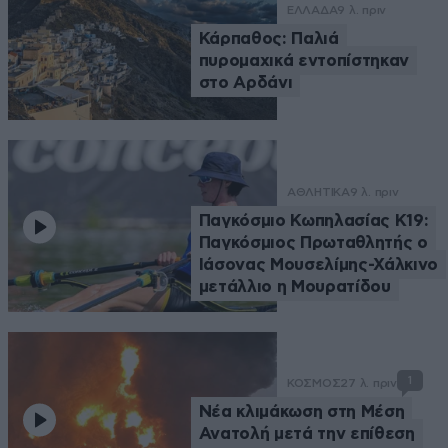
ΕΛΛΑΔΑ
9 λ. πριν
Κάρπαθος: Παλιά
πυρομαχικά εντοπίστηκαν
στο Αρδάνι
ΑΘΛΗΤΙΚΑ
9 λ. πριν
Παγκόσμιο Κωπηλασίας Κ19:
Παγκόσμιος Πρωταθλητής ο
Ιάσονας Μουσελίμης-Χάλκινο
μετάλλιο η Μουρατίδου
1
ΚΟΣΜΟΣ
27 λ. πριν
Νέα κλιμάκωση στη Μέση
Ανατολή μετά την επίθεση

•••••

• **JOB**
Keep every word of the records and none of the pictures when you print them again.

• **SOLVED PROBLEM**
ΕΛΛΑΔΑ
9 λ. πριν
Κάρπαθος: Παλιά
πυρομαχικά εντοπίστηκαν
στο Αρδάνι
ΑΘΛΗΤΙΚΑ
9 λ. πριν
Παγκόσμιο Κωπηλασίας Κ19:
Παγκόσμιος Πρωταθλητής ο
Ιάσονας Μουσελίμης-Χάλκινο
μετάλλιο η Μουρατίδου
1
ΚΟΣΜΟΣ
27 λ. πριν
Νέα κλιμάκωση στη Μέση
Ανατολή μετά την επίθεση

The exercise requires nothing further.